Using the structure of the IATA for skin irritation (ECHA, 2016), the follow analysis is obtained:

1. There are no physico-chemical properties of butyl ricinoleate which are associated with skin irritation.

2. There are existing human clinical data on a structural analogue, ethyl ricinoleate, which shows no skin irritation under 48-hour occlusive patches (Johnson, 2007). The overall assessment on a category of structurally related ricinoleate compounds is that the category members overall are not skin irritants for exposures from intentionally applied consumer products (Johnson, 2007). There are clinical case reports of the acid itself resulting in skin irritation; these are evaluated by the Expert Panel of toxicologists and clinicians of the CIR; these data have not changed the panel’s conclusion that the category members are non-irritants. Sato et al., 1996, showed that the esters of C8-C18 carboxylic acids are essentially nonirritating in comparison with the activity of a series of carboxylic acids, alcohols and aldehydes. The findings of patch testing as well as nitrocellulose-replica analysis of the local skin anatomy revealed that C8-C12 carboxylic acids were the most irritating of the series, whereas C16-C18 showed no irritation. The acids were relatively more irritating than alcohols and aldehydes, but esters of all chain lengths were nonirritating.

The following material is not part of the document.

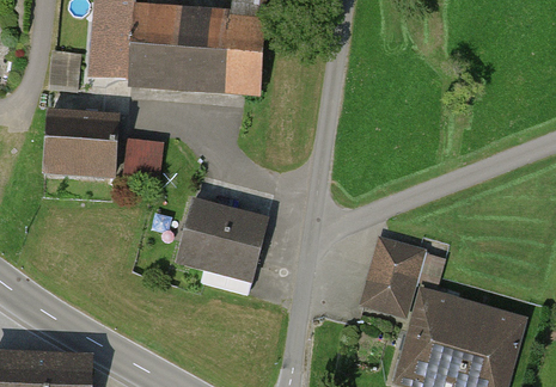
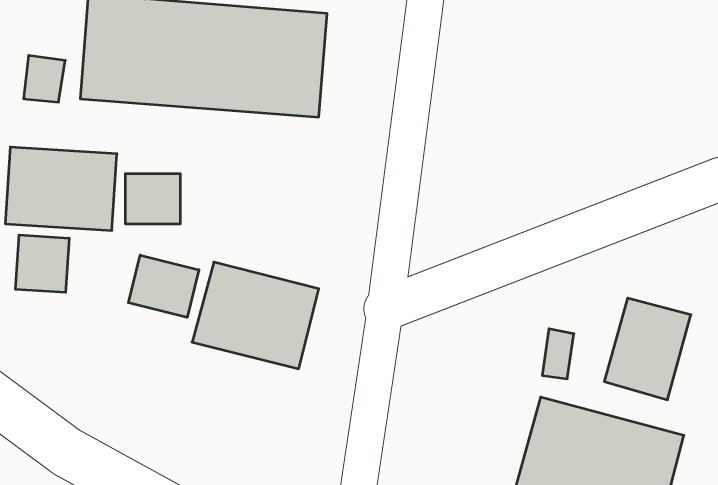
building: none -> [16,235,69,292]
building: none -> [128,255,199,317]
building: [363,245,426,318] -> [604,298,691,400]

3. In experimental studies in rabbits, ethyl ricinoleate showed no skin irritation in an acute dermal toxicity study (Johnson, 2007). Methyl ricinoleate showed no skin irritation in an epicutaneous sensitisation study (Manciaux, 1999).  Another structural analogue, the methyl ester of 12-hydroxystearic acid, showed no dermal irritation in an OECD 492in vitroreconstructed skin model (Gross, 2018). These data are supportive of the position of the CIR that ricinoleate esters are not skin irritants. In experimental research experience, Patzelt et al., 2011, documented the failure of oils (fatty acid glyceryl esters) to penetrate into the stratum corneum.  Mack-Correa and colleagues, 2013, using trans-epidermal water loss (TEWL) and various microscopic techniques, documented the lack of percutaneous absorption of glyceryl trioleate whereas the corresponding acid, oleic acid, was measured quantitatively in the dermis, and was associated with interruption of the normal lipid structure of the skin.

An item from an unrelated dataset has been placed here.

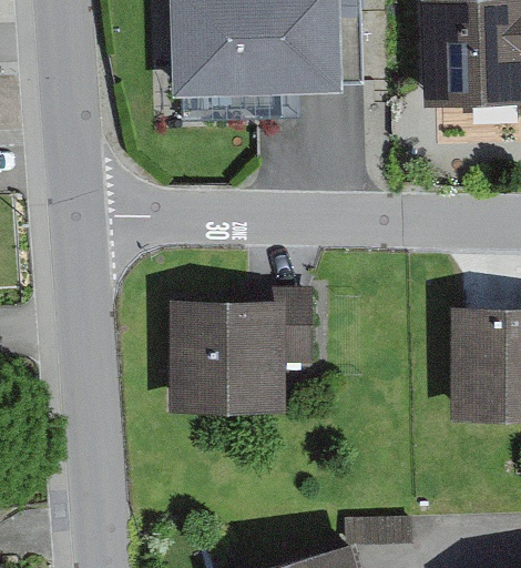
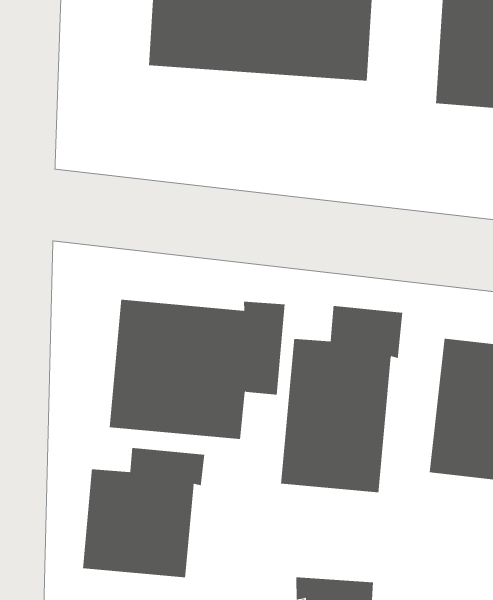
building: none -> [281,305,403,493]
building: none -> [83,447,205,578]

4. Structure-activity relationship modeling was not undertaken, as there are few models which have been validated for prediction of this outcome.

5. As there is no indication of skin irritation as a result of dermal exposure, the possibility of skin corrosion from exposure is not entertained.

The result of this integrated evaluation of the existing data on butyl ricinoleate analogues and category members is that the esters of ricinoleate have adequate data indicating that butyl ricinoleate is not a skin irritant.

References:

ECHA, 2016. Information Requirement and the Chemical Safety Report, Endpoint specific Guidance, Chapter R.7a, v.5.0, December.

Gross, C. 2018. Test Report, Eurofins Biopharma, Munich, Germany, 22 March. 2018.

Johnson, W., Jr. 2007. Int. J. Toxicol. 26 (Suppl 3):31-77.

Mack-Correa, M.C., Mao, G., Saad, P., et al., 2014. Exper. Dermatol. 23: 39-44

Patzelt, A., Lademann, J., Richter, H., et al., 2012. Skin Research Technol. 18: 364-369.

Sato A., Obata, K., Ikeda, Y. 1996. Contact Dermatitis, 34:12-16.

Justification for classification or non-classification

The substance does not meet the criteria for classification as a skin or eye irritant, according to Regulation EC No. 1272/2008.